La nave temeraria che ha sfidato la furia del mare, pur con 12 ore di ritardo nella partenza, è stata quella della Tirrenia per Genova che ha preso il largo alle 6 del mattino, mentre avrebbe dovuto salpare ieri sera. La Sardegna esce così dall’isolamento più completo dovuto alle pessime condizioni dei mari circostanti a causa del Maestrale forza 9.
Una intensa mareggiata ha sferzato ieri, sabato 17, il litorale romano, provocando apprensione negli operatori balneari e nei pescatori. Sono state ore cruciali per i pescherecci di Fiumicino all’interno del porto canale, dove si è sfiorata la tragedia. Alcuni pescatori sono rimasti contusi sulle barche tutta la notte per governare la difficile situazione, tra cavi e bitte rotte, e barche che si giravano su se stesse, rischiando di affondare.

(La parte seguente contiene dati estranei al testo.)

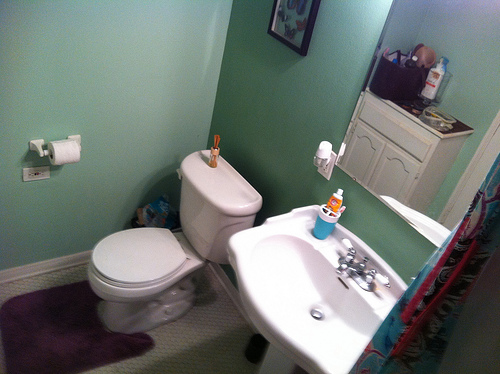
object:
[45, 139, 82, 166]
tissuepaper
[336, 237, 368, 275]
faucet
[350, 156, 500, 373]
curtain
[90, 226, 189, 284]
lid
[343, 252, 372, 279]
tap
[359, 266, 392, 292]
faucet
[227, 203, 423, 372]
sink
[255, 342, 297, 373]
pedestal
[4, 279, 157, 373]
rug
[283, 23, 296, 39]
butterflies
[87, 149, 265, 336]
toilet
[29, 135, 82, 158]
paper holder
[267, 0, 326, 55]
framed art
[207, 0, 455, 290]
wall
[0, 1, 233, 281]
wall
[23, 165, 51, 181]
electrical outlet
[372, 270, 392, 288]
handle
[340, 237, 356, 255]
handle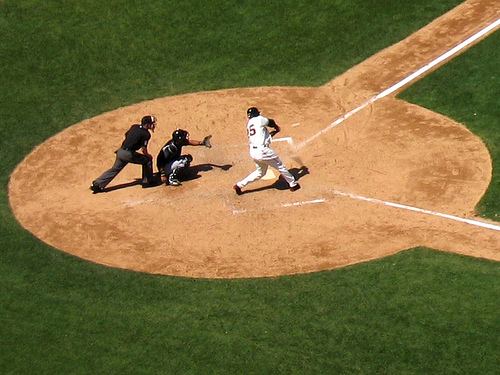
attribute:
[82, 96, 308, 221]
people — baseball field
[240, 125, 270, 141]
number — jersey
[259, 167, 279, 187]
base — white 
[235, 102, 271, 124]
helmet —  black baseball 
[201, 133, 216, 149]
glove — large baseball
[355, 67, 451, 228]
line —  long white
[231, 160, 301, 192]
pants —  man's white 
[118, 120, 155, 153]
sleeve shirt — man's black short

La libecciata si è fatta sentire violentemente anche in Liguria, in particolare nel levante. Sotto pressione le Ciqnue Terre. Nel comune di Monterosso, ancora in ginocchio per la recente alluvione, è stato maggiormente flagellato il molo del borgo vecchio. La mareggiata ha creato danni anche a Vernazza. Su tutto il Levante, a partire dal Genovesato, le onde sabato hano raggiunto punte fino a 6 metri.

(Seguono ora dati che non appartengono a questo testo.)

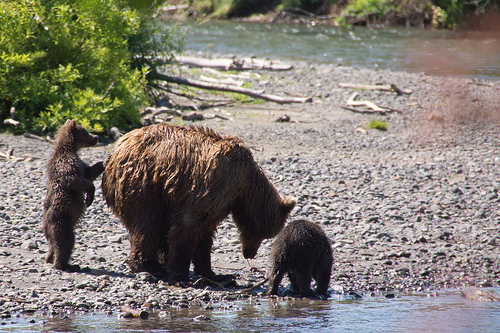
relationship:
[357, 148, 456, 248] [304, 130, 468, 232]
rocks in dirt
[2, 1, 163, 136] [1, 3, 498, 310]
bush on ground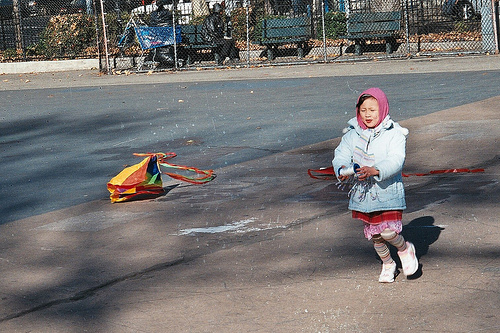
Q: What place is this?
A: It is a park.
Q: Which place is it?
A: It is a park.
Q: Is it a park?
A: Yes, it is a park.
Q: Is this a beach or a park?
A: It is a park.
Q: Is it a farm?
A: No, it is a park.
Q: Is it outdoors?
A: Yes, it is outdoors.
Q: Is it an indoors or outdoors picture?
A: It is outdoors.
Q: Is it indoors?
A: No, it is outdoors.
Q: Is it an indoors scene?
A: No, it is outdoors.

Non è mancata di entrare nella cronaca nera della giornata anche la Campania. Il mare forza 5 ed il vento che ha soffiato fino a 40 nodi hanno bloccato navi, aliscafi e catamarani nei porti, isolando Ischia, Procida e Capri dalla terraferma. Una sola corsa è stata effettuata in mattinata da Capri verso Napoli, poi il blocco totale. Anche in questo caso si è è trattato di una vera e propria tempesta di Libeccio, con onde che hanno superato i cinque metri di altezza.
Tragedia infine nel Livornese, dove un anziano è morto cadendo nel tentativo di riparare il tetto della propria abitazione danneggiato dal vento forte. Nell’immagine onde di Maestrale nei pressi dell’Argentiera (Ss), in Sardegna.